EXERCICE A
D'après l'extrait sur la détresse et la compassion, pourquoi la compassion est-elle probablement la réaction la plus adaptée à la souffrance ?

EXTRAIT
========================================

Détresse et compassion
Quand l’émotion de l’autre marque une souffrance, cependant, l’empathie peut prendre différentes formes. L’une de ces réactions est la détresse empathique. Elle se manifeste quand le ressenti est tellement fort, l’expérience empathique tellement profonde qu’elle peut provoquer un comportement de protection sous la forme d’un désengagement de la situation difficile. L’autre réaction est la compassion. Dans ce cas, la réaction à la souffrance d’autrui entraîne au contraire de la bienveillance et une motivation à lui venir en aide.

Dans son travail de thèse, réalisé il y a 15 ans, Olga Klimecki a montré que ces deux cas de figure activent deux réseaux neuronaux différents et que chacun d’entre eux possède de la plasticité, c’est-à-dire qu’ils peuvent être modifiés dans une certaine mesure. Dans le cerveau des participant-es qui sont entraîné-es durant une semaine à partager la douleur d’autrui, on observe une activation des aires cérébrales impliquées dans la douleur. Mais chez celles et ceux qui sont entraîné-es à ressentir de la compassion (lire ci-contre) pour des gens qui souffrent, ce sont d’autres zones corticales qui sont favorisées, notamment le cortex orbitofrontal, très important pour intégrer les émotions et guider nos actions, ainsi que le striatum, une région profondément cachée dans le cerveau et impliquée dans la motivation, le système de récompense, le sentiment de proximité avec les autres, etc.

«Cette découverte m’a appris à faire attention à mes actions au quotidien puisqu’on peut favoriser l’une ou l’autre des facultés, commente-t-elle. La compassion est probablement la plus adaptée en tant que réaction à la souffrance, car elle renforce les émotions positives – ce que nous avons également mesuré dans nos études – et le comportement prosocial, ce qui, à son tour, aide à augmenter sa propre capacité de résilience. La détresse empathique, par contre, peut favoriser la survenue de burn-out ou la fatigue empathique.»

========================================

EXERCICE B
Renommez, s'il vous plaît, "view" en "frame" dans toutes les entrées ci-dessous, sans rien modifier d'autre. Laissez les images de côté dans votre réponse.

DONNÉES AFFICHÉES
========================================

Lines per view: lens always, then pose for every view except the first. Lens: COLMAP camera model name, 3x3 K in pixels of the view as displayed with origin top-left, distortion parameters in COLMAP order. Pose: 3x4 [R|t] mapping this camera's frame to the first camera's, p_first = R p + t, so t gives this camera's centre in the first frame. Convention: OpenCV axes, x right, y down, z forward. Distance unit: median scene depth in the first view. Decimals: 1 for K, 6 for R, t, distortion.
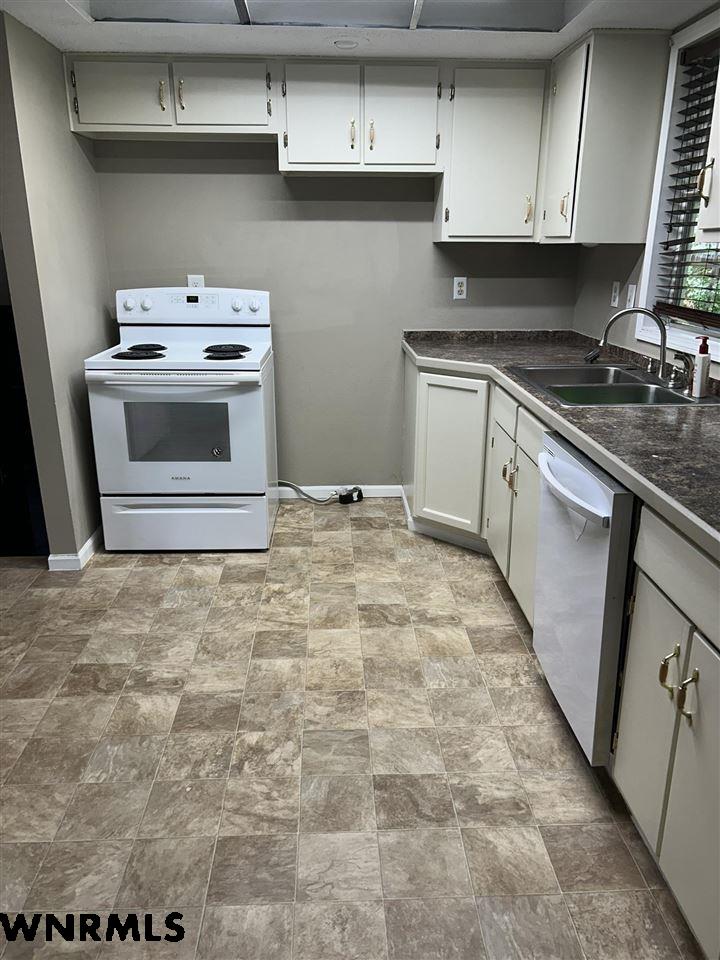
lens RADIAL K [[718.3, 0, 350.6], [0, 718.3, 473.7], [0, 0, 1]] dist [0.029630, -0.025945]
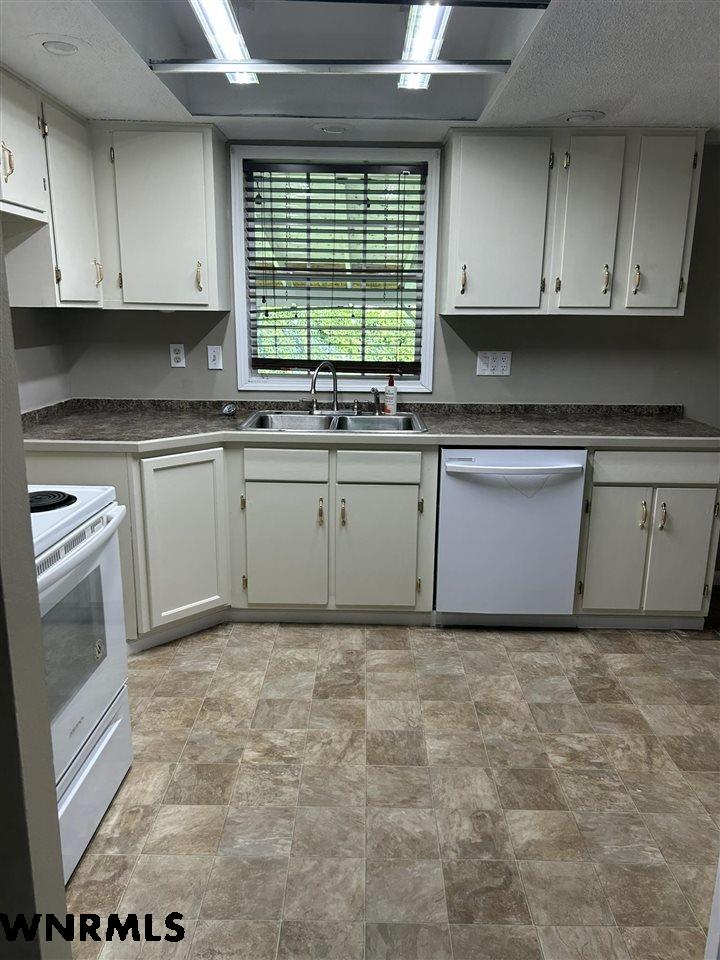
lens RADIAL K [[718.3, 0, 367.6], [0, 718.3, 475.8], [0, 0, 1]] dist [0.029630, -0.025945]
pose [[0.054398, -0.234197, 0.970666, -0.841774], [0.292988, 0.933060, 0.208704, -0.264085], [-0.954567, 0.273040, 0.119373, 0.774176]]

========================================

RÉSULTAT A
Elle renforce les émotions positives et le comportement prosocial, ce qui aide à son tour à augmenter sa propre capacité de résilience.

RÉSULTAT B
Lines per frame: lens always, then pose for every frame except the first. Lens: COLMAP camera model name, 3x3 K in pixels of the frame as displayed with origin top-left, distortion parameters in COLMAP order. Pose: 3x4 [R|t] mapping this camera's frame to the first camera's, p_first = R p + t, so t gives this camera's centre in the first frame. Convention: OpenCV axes, x right, y down, z forward. Distance unit: median scene depth in the first frame. Decimals: 1 for K, 6 for R, t, distortion.
lens RADIAL K [[718.3, 0, 350.6], [0, 718.3, 473.7], [0, 0, 1]] dist [0.029630, -0.025945]
lens RADIAL K [[718.3, 0, 367.6], [0, 718.3, 475.8], [0, 0, 1]] dist [0.029630, -0.025945]
pose [[0.054398, -0.234197, 0.970666, -0.841774], [0.292988, 0.933060, 0.208704, -0.264085], [-0.954567, 0.273040, 0.119373, 0.774176]]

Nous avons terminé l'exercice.